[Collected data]
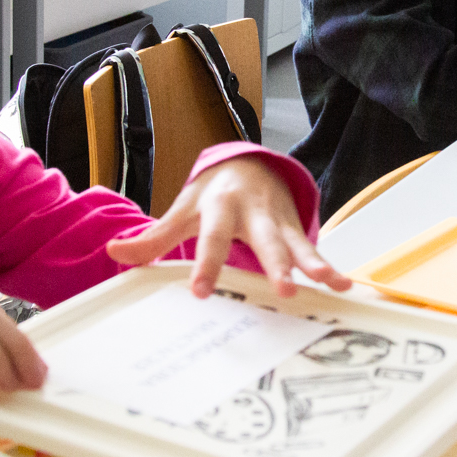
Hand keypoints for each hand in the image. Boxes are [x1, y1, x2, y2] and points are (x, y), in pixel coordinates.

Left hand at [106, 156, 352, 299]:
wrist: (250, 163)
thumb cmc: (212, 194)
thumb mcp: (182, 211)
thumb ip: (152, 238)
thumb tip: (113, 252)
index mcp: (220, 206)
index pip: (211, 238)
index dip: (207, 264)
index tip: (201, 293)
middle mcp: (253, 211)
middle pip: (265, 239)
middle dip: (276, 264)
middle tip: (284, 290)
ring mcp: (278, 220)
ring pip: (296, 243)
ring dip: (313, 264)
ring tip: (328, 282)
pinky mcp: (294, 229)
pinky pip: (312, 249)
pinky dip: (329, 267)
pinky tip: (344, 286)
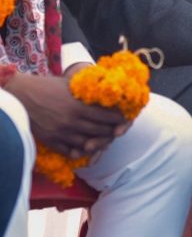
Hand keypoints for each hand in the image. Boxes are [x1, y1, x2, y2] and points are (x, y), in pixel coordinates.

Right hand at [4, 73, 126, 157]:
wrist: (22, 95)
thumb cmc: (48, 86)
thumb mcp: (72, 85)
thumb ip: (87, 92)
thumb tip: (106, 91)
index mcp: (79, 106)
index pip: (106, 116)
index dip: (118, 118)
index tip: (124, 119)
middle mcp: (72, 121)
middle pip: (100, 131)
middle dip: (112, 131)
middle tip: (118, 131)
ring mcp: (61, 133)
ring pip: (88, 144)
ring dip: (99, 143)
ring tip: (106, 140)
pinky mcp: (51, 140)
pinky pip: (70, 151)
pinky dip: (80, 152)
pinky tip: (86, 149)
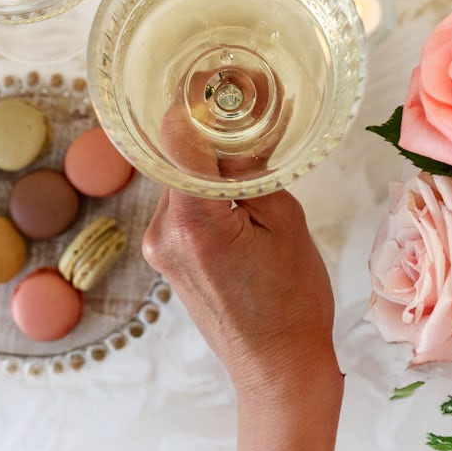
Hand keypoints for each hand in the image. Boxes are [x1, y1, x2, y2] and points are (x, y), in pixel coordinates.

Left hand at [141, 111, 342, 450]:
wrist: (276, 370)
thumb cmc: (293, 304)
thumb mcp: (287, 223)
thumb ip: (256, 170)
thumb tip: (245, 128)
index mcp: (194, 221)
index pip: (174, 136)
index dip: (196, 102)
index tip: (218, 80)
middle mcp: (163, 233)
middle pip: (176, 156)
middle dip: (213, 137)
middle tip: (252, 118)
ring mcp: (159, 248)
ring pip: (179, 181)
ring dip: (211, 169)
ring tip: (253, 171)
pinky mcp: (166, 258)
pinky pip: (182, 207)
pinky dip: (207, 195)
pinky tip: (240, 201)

§ Work request:
Please, without any pictures, print each entry exactly.

§ Exercise solution:
Hand keypoints for each hand in the image. Boxes are [x1, y1, x2, y2] and points are (x, y), in pixel coordinates.

Left hand at [106, 156, 352, 299]:
wrist: (250, 163)
thumb cmc: (212, 194)
thumb mcp: (182, 211)
thumb ip: (152, 238)
thumb tip: (113, 252)
index mcp: (220, 206)
index pip: (211, 238)
index dip: (207, 264)
index tip: (201, 293)
middle mcp: (253, 211)
middle pip: (265, 239)
middle dip: (276, 264)
middle tip: (284, 290)
ring mcp: (278, 220)
ring pip: (296, 243)
ring dip: (313, 264)
ring tip: (328, 282)
pinky mcp: (294, 229)
pinky pip: (312, 249)
pinky dip: (329, 267)
pinky tip: (344, 286)
Hand keypoints for each hand in the image. Boxes are [x1, y1, x2, y2] and points are (x, y), in pixel coordinates.

Right hand at [4, 73, 126, 157]:
wrist: (22, 95)
thumb cmc: (48, 86)
thumb mcp: (72, 85)
thumb ip: (87, 92)
thumb tip: (106, 91)
index mcp: (79, 106)
index pip: (106, 116)
index dip: (118, 118)
index tip: (124, 119)
middle mcp: (72, 121)
middle pip: (100, 131)
middle dip: (112, 131)
middle tip: (118, 131)
ring mcp: (61, 133)
ring pip: (88, 144)
ring dip: (99, 143)
ring tip: (106, 140)
pinky mcp: (51, 140)
pinky pip: (70, 151)
pinky dip: (80, 152)
pinky tip: (86, 149)
Hand keypoints for each hand in the image. Boxes are [x1, y1, x2, y2] and points are (x, y), in pixel coordinates.

Left hand at [141, 111, 342, 450]:
wrist: (276, 370)
thumb cmc: (293, 304)
thumb mcp: (287, 223)
thumb ip: (256, 170)
thumb tip: (245, 128)
index mcp: (194, 221)
index pip: (174, 136)
index dip: (196, 102)
index tip: (218, 80)
middle mcp: (163, 233)
middle pip: (176, 156)
middle dip: (213, 137)
middle tip: (252, 118)
ring mcp: (159, 248)
ring pip: (179, 181)
ring dip: (211, 169)
ring tip: (253, 171)
pinky mcp: (166, 258)
pinky pip: (182, 207)
pinky dip: (207, 195)
pinky tip: (240, 201)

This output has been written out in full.